The film was directed by rising British filmmaker Rob Savage, who wrote the script with Gemma Hurley and Jed Shepherd; Savage and Shepherd also executive-produced. It's about a group of friends who gather over Zoom while under quarantine at their respective homes to have a seance, led by a medium named Seylan (Seylan Baxter; the characters' names are the actors', adding to the movie's Paranormal Activity-influenced authenticity). The seance was organized by Haley (Haley Bishop), who wants her friends to take it more seriously than they are. But they just want to hang out, because they all have their own things going on at home. Radina (Radina Drandova) is in a fight with her boyfriend, nobody likes Teddy's (Edward Linard) girlfriend, Haley and Jemma (Jemma Moore) don't really get along. It's all very standard horror movie character setup, and the story is very traditional. The innovation is that when someone accidentally summons a malevolent spirit over Zoom, it materializes in the houses of everyone on the call, not just in a single location.

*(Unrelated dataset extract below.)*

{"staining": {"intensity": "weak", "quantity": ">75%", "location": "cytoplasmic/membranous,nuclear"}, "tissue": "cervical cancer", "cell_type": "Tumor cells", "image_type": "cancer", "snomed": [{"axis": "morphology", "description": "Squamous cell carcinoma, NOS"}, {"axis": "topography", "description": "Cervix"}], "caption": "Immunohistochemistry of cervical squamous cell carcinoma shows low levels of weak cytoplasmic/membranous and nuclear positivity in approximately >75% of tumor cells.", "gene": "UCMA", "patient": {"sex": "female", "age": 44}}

The really impressive parts of Host are the technical ones. Savage directed the actors remotely, and the actors operated their own cameras, did their own lighting, and helped set up their own practical effects. The effects and stunts are very cool and surprising, and the scares are much more effective than you might expect. Savage uses Zoom's built-in features that we've all become familiar with (customizable backgrounds, face filters, that pesky time limit on the free version) for clever purposes. And it's extremely efficient, wrapping things up in just under an hour. If it were any longer, it wouldn't be as good, because the premise is solid, but it's thin. At this length, it's a lot of killer and very little filler.
In addition to providing jump scares and don't-go-into-the-attic dread, Host taps into the very contemporary fears that the people around you aren't taking the coronavirus as seriously as they should be and will infect you. It's an entertaining outlet for a very real anxiety, like all good horror is. There will be other coronavirus-themed horror shows and movies as production starts back up, but so far, this is the one to measure them against.
Host is available to stream on Shudder.